Demnach haben NATO-Fotos, die russische Truppen in der Ostukraine zeigen sollen, „starke Ähnlichkeit mit den Bildern, die am 5. Februar 2003 von Colin Powell vor den Vereinten Nationen gezeigt wurden“. Trifft die Einschätzung zu, dann wird die aktuelle Eskalation des Konflikts mit Russland zumindest von Teilen der NATO bewusst und mutwillig herbeigeführt – mit Zustimmung der Bundesregierung. Gravierend ist in diesem Zusammenhang, dass Kiew die Aufklärung sowohl der Todesschüsse auf dem Majdan vom 20. Februar als auch des Abschusses der malaysischen Boeing MH17 verweigert; beides diente dem Westen zur Legitimation für eine Verschärfung des Kurses gegen die damalige Regierung der Ukraine bzw. gegen Russland. Während die NATO ihre Einkreisung Russlands vorantreiben will, illustrieren deutsche Medien ihre Berichte über die angebliche russische Invasion mit gefälschten Bildern.

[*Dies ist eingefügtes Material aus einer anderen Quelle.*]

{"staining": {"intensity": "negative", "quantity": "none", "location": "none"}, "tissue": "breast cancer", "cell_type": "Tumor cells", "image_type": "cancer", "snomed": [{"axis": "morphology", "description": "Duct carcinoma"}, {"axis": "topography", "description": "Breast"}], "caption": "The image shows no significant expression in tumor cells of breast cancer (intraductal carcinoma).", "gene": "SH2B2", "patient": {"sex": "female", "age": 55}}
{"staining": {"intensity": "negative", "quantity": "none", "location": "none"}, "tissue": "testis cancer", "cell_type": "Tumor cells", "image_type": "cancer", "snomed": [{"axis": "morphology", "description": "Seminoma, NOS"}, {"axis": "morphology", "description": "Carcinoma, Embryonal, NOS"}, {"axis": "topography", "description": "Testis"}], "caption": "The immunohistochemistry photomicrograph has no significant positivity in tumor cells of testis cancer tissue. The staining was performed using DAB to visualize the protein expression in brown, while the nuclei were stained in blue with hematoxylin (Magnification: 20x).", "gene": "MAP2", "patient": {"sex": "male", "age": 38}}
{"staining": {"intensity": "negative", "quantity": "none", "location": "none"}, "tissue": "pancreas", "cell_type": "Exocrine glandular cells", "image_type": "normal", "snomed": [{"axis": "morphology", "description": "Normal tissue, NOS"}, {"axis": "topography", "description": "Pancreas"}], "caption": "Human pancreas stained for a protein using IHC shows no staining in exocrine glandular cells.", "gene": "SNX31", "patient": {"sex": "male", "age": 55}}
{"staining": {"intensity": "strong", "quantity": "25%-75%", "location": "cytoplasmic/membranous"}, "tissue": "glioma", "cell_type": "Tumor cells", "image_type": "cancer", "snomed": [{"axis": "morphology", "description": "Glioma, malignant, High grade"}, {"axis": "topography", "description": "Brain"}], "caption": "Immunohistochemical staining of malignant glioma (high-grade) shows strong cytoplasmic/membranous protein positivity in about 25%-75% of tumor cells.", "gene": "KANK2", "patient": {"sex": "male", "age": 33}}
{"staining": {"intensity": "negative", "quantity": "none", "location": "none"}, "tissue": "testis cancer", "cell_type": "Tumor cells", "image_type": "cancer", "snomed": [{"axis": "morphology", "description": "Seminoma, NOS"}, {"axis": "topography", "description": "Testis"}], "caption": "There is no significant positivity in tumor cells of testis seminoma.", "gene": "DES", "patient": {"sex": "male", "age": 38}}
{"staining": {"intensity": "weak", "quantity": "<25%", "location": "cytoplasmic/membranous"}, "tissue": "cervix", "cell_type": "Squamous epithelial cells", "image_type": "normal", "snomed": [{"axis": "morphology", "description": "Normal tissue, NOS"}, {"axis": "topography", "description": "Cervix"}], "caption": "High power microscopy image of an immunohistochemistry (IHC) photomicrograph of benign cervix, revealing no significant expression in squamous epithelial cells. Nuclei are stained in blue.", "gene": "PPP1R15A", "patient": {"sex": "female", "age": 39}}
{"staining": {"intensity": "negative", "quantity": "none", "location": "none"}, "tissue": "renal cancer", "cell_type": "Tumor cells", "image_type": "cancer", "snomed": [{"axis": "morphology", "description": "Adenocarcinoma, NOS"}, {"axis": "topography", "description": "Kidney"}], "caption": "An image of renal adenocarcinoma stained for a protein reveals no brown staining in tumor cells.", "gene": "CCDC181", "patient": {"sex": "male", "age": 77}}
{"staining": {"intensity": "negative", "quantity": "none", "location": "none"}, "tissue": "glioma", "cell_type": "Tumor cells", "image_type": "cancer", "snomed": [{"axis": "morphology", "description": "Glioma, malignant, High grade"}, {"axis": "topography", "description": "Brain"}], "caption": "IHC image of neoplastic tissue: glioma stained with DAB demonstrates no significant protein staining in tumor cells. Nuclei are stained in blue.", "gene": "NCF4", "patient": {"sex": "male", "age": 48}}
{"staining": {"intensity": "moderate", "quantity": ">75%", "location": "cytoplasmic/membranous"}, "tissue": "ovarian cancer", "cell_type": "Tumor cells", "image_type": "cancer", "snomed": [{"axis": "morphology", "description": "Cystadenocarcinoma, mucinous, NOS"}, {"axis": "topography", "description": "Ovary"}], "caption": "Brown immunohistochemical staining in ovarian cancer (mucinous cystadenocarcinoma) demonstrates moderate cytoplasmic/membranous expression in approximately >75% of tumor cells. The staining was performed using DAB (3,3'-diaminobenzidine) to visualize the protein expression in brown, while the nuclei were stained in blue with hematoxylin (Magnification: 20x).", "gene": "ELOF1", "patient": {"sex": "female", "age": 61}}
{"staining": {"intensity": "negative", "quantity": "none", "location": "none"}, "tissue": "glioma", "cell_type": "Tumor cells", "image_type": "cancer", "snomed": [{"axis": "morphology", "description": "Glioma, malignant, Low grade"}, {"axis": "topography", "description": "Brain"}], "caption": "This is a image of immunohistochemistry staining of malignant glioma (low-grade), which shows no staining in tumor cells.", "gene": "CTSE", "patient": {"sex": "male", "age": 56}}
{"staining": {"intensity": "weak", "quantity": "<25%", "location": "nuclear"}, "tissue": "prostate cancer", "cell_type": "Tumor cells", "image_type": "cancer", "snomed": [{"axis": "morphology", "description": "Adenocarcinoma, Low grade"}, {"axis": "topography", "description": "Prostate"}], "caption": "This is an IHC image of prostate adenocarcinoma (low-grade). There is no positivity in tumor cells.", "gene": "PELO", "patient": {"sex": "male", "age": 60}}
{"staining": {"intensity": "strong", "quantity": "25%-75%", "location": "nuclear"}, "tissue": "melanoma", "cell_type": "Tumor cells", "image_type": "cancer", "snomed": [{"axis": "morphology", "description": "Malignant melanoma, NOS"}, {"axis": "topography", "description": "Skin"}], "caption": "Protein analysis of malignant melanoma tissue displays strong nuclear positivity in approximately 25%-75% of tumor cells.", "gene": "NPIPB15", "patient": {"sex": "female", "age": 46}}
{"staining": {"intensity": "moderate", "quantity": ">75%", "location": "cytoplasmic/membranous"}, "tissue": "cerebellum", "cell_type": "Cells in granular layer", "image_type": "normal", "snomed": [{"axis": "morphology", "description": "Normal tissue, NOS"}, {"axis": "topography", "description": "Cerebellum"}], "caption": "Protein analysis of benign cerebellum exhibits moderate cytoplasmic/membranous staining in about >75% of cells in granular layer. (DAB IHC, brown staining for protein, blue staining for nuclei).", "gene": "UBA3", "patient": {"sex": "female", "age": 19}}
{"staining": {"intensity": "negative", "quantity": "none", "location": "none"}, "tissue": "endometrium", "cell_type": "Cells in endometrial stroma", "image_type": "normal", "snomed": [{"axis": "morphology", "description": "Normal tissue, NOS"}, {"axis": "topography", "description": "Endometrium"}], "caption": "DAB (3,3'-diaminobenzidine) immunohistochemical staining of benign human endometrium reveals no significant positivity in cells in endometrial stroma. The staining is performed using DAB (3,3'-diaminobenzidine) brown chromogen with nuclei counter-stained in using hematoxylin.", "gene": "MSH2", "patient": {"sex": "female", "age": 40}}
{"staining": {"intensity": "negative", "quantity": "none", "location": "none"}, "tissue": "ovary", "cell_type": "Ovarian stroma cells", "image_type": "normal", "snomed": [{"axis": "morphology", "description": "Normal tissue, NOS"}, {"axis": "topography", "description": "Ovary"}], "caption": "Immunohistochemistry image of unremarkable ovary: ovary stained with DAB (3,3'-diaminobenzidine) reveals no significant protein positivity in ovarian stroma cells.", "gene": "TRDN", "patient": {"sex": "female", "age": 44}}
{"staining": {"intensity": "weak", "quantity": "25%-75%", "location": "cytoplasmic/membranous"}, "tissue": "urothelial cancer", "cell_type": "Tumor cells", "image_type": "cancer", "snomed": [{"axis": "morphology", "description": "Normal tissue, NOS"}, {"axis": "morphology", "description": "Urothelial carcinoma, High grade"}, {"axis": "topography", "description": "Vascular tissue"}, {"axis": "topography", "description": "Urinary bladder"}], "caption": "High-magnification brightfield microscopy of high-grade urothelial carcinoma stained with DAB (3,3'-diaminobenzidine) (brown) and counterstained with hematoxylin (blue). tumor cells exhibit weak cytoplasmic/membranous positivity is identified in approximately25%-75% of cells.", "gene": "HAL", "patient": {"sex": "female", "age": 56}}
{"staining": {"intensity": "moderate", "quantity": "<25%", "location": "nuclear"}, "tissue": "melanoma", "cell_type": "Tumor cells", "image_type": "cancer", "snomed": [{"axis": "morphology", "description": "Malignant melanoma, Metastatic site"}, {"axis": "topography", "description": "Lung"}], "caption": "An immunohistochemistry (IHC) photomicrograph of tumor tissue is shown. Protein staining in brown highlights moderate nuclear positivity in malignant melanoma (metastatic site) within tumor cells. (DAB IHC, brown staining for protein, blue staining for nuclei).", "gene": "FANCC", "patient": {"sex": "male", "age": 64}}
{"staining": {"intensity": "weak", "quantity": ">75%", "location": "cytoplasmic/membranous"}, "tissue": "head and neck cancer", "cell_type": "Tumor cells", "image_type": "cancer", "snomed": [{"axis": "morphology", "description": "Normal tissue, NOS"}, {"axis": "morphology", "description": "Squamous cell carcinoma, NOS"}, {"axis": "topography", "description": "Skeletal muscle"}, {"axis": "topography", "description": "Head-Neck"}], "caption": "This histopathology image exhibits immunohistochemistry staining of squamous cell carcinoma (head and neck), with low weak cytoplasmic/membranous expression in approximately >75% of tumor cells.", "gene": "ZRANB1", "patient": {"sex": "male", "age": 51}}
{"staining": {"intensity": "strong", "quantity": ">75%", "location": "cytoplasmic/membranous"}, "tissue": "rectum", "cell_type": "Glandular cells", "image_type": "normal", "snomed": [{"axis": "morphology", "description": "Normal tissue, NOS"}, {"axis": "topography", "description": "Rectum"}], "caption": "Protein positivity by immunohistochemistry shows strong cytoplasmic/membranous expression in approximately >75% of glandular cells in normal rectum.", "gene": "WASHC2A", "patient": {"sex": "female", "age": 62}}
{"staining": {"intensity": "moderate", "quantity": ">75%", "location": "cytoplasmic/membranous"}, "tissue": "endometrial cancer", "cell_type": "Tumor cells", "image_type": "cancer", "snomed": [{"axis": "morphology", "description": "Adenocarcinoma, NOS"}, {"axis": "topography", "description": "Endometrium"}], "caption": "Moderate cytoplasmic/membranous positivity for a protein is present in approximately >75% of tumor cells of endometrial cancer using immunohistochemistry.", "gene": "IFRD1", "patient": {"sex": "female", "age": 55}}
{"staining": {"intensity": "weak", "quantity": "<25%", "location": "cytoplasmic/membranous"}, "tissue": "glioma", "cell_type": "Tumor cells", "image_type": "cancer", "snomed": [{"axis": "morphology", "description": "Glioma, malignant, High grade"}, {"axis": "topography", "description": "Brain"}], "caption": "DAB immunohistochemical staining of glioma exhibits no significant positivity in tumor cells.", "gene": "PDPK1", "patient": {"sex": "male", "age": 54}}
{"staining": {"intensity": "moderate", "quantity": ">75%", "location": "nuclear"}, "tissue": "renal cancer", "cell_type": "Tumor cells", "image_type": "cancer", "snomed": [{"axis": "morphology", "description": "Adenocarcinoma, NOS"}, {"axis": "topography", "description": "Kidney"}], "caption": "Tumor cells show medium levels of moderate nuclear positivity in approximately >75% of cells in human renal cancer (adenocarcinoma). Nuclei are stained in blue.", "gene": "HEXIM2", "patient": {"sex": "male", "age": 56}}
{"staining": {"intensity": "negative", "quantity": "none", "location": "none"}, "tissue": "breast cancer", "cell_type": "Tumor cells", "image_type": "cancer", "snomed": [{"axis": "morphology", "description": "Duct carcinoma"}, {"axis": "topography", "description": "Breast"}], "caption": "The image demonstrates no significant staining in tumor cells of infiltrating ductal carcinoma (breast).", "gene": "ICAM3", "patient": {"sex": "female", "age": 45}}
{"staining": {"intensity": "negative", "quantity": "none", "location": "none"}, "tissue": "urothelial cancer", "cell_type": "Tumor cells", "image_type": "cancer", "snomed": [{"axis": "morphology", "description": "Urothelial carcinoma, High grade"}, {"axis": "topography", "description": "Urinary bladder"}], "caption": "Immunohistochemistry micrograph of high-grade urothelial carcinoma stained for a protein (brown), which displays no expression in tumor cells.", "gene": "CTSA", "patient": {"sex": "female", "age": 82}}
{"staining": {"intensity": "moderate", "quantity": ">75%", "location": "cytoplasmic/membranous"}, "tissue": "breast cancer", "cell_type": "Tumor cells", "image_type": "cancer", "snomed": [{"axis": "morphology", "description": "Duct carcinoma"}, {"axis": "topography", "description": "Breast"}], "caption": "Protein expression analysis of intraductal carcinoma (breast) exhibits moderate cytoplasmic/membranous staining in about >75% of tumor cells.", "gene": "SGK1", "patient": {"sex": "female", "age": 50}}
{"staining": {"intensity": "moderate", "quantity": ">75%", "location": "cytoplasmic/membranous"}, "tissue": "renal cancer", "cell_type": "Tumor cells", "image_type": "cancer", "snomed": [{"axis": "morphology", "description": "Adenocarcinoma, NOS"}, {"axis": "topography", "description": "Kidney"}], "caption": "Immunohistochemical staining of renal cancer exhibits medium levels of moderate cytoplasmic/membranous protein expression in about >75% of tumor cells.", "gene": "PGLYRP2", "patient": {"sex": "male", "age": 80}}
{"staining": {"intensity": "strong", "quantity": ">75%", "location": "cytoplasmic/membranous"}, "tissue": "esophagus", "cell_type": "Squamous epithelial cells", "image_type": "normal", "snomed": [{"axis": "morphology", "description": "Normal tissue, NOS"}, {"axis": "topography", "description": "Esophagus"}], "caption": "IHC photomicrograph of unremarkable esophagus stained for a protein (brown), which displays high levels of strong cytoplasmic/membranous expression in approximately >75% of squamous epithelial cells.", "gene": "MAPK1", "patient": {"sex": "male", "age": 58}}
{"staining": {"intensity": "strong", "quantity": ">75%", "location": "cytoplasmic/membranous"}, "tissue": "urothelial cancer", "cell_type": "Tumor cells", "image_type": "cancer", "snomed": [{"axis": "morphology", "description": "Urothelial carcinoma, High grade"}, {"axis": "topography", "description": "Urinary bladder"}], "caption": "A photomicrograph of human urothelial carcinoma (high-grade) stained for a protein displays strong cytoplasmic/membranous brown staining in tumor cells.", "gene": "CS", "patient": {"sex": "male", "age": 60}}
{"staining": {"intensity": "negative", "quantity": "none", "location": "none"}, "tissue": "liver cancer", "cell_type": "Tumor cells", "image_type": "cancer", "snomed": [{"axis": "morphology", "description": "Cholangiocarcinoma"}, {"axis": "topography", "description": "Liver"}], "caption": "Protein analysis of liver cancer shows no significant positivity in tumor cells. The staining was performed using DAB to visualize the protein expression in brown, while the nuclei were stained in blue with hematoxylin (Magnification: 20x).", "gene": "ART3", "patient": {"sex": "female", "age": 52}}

Der antirussische Duktus erreicht neue Höhen; so ist von einem „jahrhundertealten Drang Moskaus, so weit wie möglich im Westen Fuß zu fassen“, die Rede; „Putin wird untergehen“, heißt es: „Er hat der Welt nichts mehr anzubieten als die hysterische Überkompensation eines Minderwertigkeitsgefühls“.

Wie Powell vor der UNO

In einem „Offenen Brief an Angela Merkel“ stufen mehrere ehemalige Mitarbeiter verschiedener US-Geheimdienste die aktuellen Behauptungen über eine angebliche russische Invasion in die Ukraine als unglaubwürdig ein. Wie die Autoren des „Offenen Briefs“ schreiben – zu ihnen gehört unter anderem William Binney, ein ehemaliger Technischer Direktor der NSA -, lassen sich für eine russische Invasion bislang „keine glaubwürdigen Beweise“ finden. Die früheren Geheimdienstler verweisen darauf, dass sie „erhebliche Erfahrung mit der Sammlung, Analyse und Berichterstattung zu jeder Art von Satellitendaten und anderem Bildmaterial sowie anderer Arten nachrichtendienstlicher Quellen“ verfügen. Auf der Grundlage ihrer Erfahrung hatten sie bereits vor dem US-geführten Überfall auf den Irak im Jahr 2003 die damaligen Behauptungen über angebliche irakische Massenvernichtungswaffen als unzutreffend identifiziert. Von der NATO veröffentlichte Bilder aus der Ostukraine seien „eine sehr fadenscheinige Grundlage dafür …, Russland eine Invasion … vorzuwerfen“, schreiben sie: „Traurigerweise haben sie starke Ähnlichkeit mit den Bildern, die am 5. Februar 2003 von Colin Powell vor den Vereinten Nationen gezeigt wurden und die ebenfalls nichts bewiesen“. Die Autoren gehen zwar davon aus, „dass russische Unterstützung über die Grenze geflossen ist, einschließlich … ausgezeichneter Gefechtsfeld-Aufklärung“. Für Lieferungen von Artillerie oder von gar Panzern jedoch gebe es bislang keinerlei Beweis.[1]